It has been found that aberrant overexpression of hsa-miR-221 accelerates retinal neovascularization in diabetic retinopathy by promoting cell migration, apoptosis, and proliferation, boosting hyperplasia and retinal artery blockage, and causing retinal ischemia and hypoxia [14].
As we know so far, no research has been accomplished to examine the potential of serum hsa-miR-221 as a biomarker for prognostic and diagnostic purposes in DN. The current study explores the hypothesis based on earlier research: whether serum hsa-miR-221 constitutes an innovative biomarker with significant accuracy for the diagnosis of DN.
Subjects and methods
Study design
This case-control study was conducted on a total of 200 participants chosen from the Internal Medicine Department at Beni-Suef University Hospital. The participants were divided into four groups: Group 1 (50 diabetic nephropathy patients), Group 2 (50 diabetic patients without nephropathy), Group 3 (50 nondiabetic patients having chronic kidney disease (CKD), and Group 4 (50 apparently healthy subjects as a control group). Then, the fifty patients with diabetic nephropathy were subdivided into 27 patients with macroalbuminuria and 23 patients with microalbuminuria. In contrast, the 50 patients with nondiabetic CKD were subdivided into 20 patients with macroalbuminuria and 20 patients with microalbuminuria.
Ethical considerations
The current study’s protocol followed the ethical principles of the Helsinki Declaration [15]. The study was granted approval by the Ethical Committee of the Faculty of Medicine, Beni-Suef University, with approval number (FMBSUREC /09072023/Abd Elazeem). Informed written consent was obtained from all participants.

(Saved entries)
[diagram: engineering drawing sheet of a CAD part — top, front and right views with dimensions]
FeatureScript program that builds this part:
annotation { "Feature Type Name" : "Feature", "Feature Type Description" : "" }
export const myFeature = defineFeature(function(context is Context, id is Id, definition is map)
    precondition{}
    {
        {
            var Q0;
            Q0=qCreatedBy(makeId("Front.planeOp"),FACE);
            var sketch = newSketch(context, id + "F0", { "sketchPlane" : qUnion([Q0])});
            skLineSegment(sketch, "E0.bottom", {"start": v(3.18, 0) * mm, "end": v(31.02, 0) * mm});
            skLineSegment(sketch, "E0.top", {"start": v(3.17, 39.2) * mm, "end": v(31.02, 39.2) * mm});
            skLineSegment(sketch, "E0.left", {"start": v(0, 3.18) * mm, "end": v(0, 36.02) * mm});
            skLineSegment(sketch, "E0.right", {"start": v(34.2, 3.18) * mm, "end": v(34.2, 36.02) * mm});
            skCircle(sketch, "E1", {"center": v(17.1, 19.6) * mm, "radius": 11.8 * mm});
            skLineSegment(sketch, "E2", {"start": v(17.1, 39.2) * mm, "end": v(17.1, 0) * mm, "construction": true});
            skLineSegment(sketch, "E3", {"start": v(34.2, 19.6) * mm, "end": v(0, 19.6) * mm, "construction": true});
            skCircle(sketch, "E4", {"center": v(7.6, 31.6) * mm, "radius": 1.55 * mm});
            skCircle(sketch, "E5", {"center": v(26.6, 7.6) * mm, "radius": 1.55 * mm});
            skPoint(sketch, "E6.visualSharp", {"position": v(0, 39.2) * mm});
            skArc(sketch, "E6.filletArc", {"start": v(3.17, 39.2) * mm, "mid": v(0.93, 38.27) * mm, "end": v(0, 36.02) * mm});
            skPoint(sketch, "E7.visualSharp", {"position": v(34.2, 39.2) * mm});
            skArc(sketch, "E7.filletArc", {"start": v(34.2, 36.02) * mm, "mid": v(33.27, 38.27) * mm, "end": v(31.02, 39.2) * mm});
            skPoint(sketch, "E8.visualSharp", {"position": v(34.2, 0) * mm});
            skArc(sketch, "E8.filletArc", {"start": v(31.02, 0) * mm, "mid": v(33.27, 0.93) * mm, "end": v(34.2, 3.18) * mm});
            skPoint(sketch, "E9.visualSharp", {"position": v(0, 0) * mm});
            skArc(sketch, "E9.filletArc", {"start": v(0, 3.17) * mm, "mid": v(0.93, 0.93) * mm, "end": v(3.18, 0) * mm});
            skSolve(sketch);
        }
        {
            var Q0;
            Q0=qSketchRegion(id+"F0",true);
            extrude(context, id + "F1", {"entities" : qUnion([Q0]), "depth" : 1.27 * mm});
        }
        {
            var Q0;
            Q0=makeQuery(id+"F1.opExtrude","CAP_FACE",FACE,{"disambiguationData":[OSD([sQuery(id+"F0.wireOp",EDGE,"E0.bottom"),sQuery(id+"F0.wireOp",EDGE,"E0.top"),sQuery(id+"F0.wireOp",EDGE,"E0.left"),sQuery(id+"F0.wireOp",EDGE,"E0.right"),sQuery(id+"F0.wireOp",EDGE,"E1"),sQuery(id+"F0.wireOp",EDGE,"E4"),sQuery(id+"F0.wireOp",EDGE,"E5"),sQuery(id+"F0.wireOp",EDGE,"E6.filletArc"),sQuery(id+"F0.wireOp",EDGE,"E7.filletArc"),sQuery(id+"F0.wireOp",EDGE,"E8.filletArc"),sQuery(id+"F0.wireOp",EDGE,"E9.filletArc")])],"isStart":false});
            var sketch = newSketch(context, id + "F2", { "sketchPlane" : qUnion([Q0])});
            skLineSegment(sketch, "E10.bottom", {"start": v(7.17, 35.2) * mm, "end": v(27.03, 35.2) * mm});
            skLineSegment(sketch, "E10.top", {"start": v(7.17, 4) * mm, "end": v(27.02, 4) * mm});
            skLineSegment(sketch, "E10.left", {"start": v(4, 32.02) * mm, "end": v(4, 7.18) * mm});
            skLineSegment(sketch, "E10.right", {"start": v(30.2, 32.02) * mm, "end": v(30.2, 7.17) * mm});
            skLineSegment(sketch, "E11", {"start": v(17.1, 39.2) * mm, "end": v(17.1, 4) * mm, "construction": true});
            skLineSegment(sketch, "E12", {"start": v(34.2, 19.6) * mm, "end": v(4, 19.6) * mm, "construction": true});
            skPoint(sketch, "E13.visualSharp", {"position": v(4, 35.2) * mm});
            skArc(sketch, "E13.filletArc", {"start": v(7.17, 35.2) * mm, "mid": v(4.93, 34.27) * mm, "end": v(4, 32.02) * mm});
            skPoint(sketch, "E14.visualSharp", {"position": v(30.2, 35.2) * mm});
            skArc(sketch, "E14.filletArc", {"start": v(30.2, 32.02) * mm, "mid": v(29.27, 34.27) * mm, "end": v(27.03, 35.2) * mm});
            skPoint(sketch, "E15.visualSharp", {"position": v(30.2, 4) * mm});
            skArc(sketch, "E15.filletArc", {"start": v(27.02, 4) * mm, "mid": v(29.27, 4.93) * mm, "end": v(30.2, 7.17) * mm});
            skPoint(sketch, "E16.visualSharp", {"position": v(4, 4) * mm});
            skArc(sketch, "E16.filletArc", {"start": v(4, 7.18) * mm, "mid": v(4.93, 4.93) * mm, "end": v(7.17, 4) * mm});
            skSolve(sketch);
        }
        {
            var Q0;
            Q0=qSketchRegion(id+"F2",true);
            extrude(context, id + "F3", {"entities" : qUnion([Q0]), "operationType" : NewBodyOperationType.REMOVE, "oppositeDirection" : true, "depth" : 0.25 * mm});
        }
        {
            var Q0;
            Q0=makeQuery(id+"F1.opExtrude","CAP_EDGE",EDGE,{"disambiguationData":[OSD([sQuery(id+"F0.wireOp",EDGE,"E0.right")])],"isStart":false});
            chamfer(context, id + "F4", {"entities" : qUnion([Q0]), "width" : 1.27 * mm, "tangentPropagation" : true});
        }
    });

_Exercises to complete_
1: According to the study excerpt, from which hospital department were the 200 participants chosen?
2: Decide whether each statement agrees with the study excerpt, and quote the words that decide it: (a) The study was approved by the Ethical Committee of the Faculty of Medicine, Beni-Suef University. (b) Verbal consent from participants was considered sufficient. (c) Of the diabetic nephropathy patients, 27 had macroalbuminuria.
3: Write out the part of the study excerpt starting at "Ethical considerations" and ending at "from all participants.".

_Answers to the tasks_
1: They were chosen from the Internal Medicine Department at Beni-Suef University Hospital.

2:
(a) Yes: "The study was granted approval by the Ethical Committee of the Faculty of Medicine, Beni-Suef University"
(b) No: "Informed written consent was obtained from all participants."
(c) Yes: "the fifty patients with diabetic nephropathy were subdivided into 27 patients with macroalbuminuria and 23 patients with microalbuminuria"

3:
Ethical considerations
The current study’s protocol followed the ethical principles of the Helsinki Declaration [15]. The study was granted approval by the Ethical Committee of the Faculty of Medicine, Beni-Suef University, with approval number (FMBSUREC /09072023/Abd Elazeem). Informed written consent was obtained from all participants.